***** Given data

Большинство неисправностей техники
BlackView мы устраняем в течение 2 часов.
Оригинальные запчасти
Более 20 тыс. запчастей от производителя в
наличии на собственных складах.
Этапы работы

**********

Required action:
All of the entries should be transcribed exactly as they appear.

Worked solution:
Большинство неисправностей техники
BlackView мы устраняем в течение 2 часов.
Оригинальные запчасти
Более 20 тыс. запчастей от производителя в
наличии на собственных складах.
Этапы работы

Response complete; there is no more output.